A better man might’ve let her have this one; but Garrus had not gotten any better at losing. Besides, the bickering was half the fun.
---
Garrus insisted on buying the drinks afterwards. Not because Solana had beaten him, but simply because he had real money for the first time in his life and he had nothing better to spend it on.
Solana pulled a puzzled expression as their server arrived. “Wine?” she asked. “Isn’t that a human thing?” She peered at him sideways. “You’re not trying to poison me, are you?”
He shrugged. “You drink it when you’re celebrating.”
His sister chuckled as she filled up their glasses. “I’m surprised, is all. It’s pretty adult, for a guy who just took us to an obstacle course designed for 12-year-olds.”
Garrus looked down into his wine. He was dealing with a lot of grown-up shit. His work. Whatever the hell was happening between him and Shepard. The impending end of the world. And Solana had been forced to grow up even faster than he had. It wasn’t fair, none of it was – but by now he knew better than to expect the universe to hand him justice.
If you wanted things to be right, you had to make them right.

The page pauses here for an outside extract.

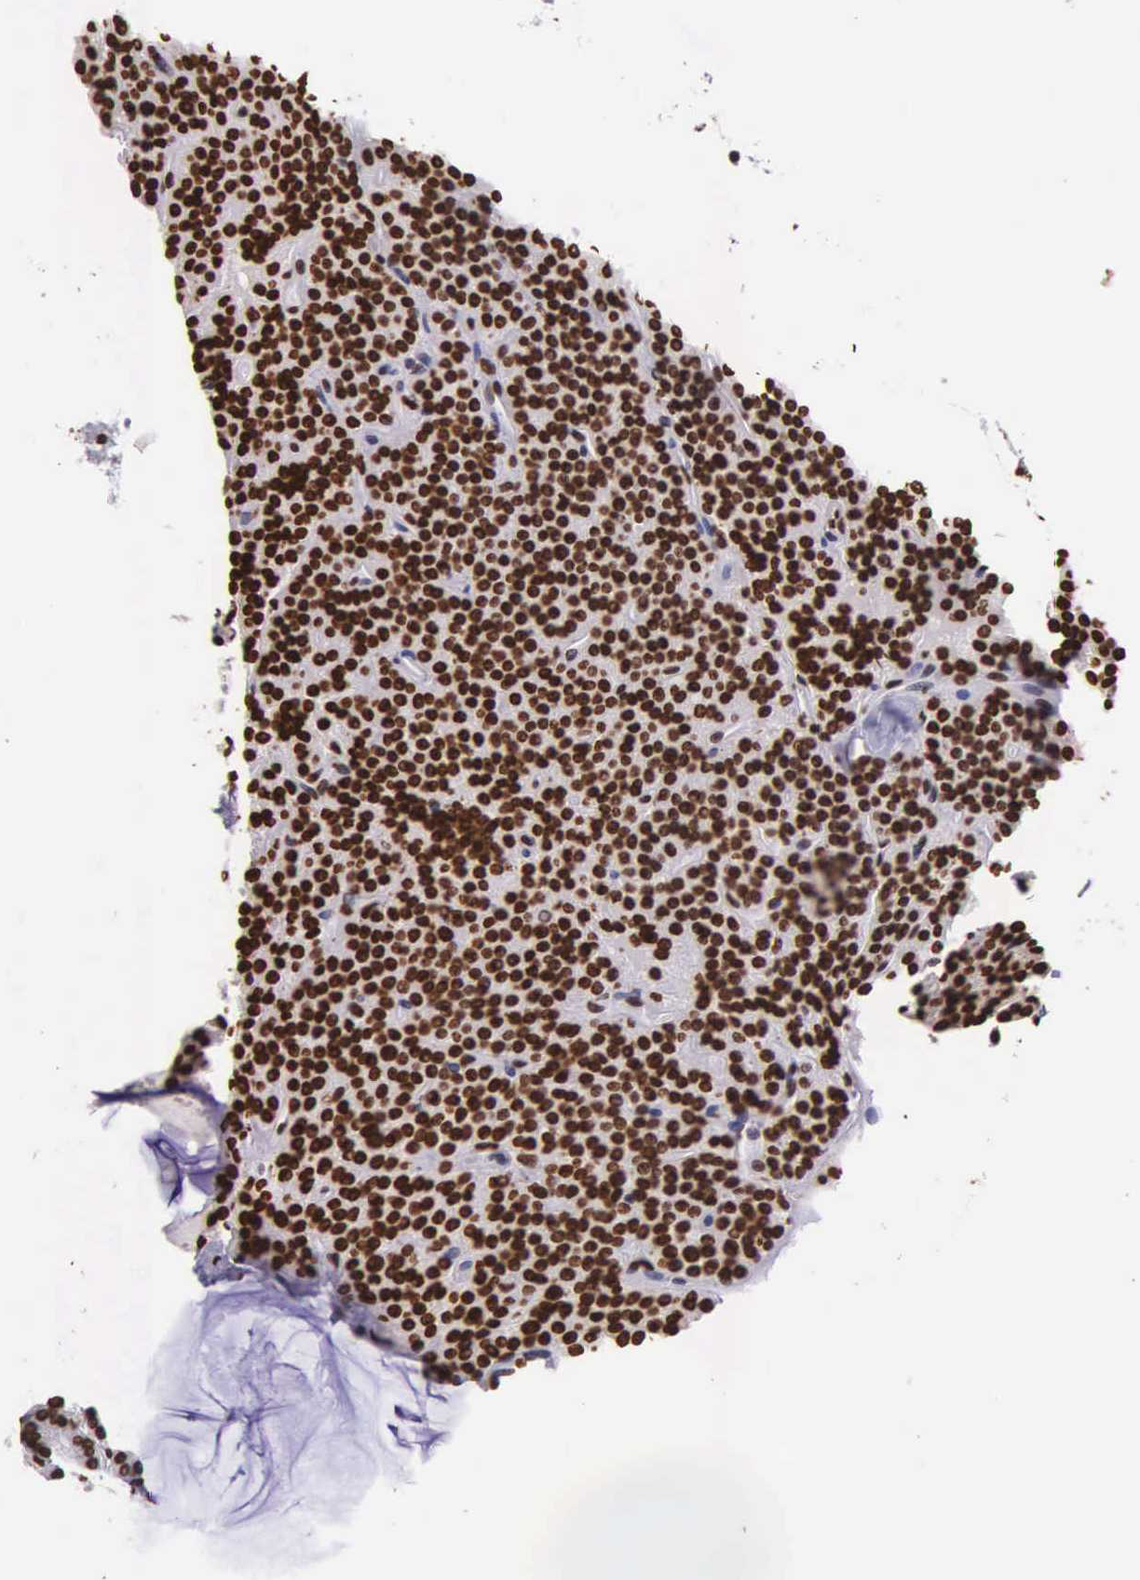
{"staining": {"intensity": "strong", "quantity": ">75%", "location": "nuclear"}, "tissue": "parathyroid gland", "cell_type": "Glandular cells", "image_type": "normal", "snomed": [{"axis": "morphology", "description": "Normal tissue, NOS"}, {"axis": "topography", "description": "Parathyroid gland"}], "caption": "Approximately >75% of glandular cells in normal human parathyroid gland demonstrate strong nuclear protein staining as visualized by brown immunohistochemical staining.", "gene": "H1", "patient": {"sex": "female", "age": 29}}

He lifted his glass in a toast, before he recalled that was a human affectation too. Still, might as well continue. “Here’s to another year. Maybe I’ll finally start to act my age.”
Sometimes Solana looked so much like Mom, it made him want to cry. Her mandibles flared indulgently and, for the first time since he’d been back on Palaven, Garrus felt like it might all turn out okay. “You’re not so bad, really.” She tapped her glass against his, and the tink sound rang through his ears. “And besides,” she said, leaning back in her seat, “growing up’s super overrated.”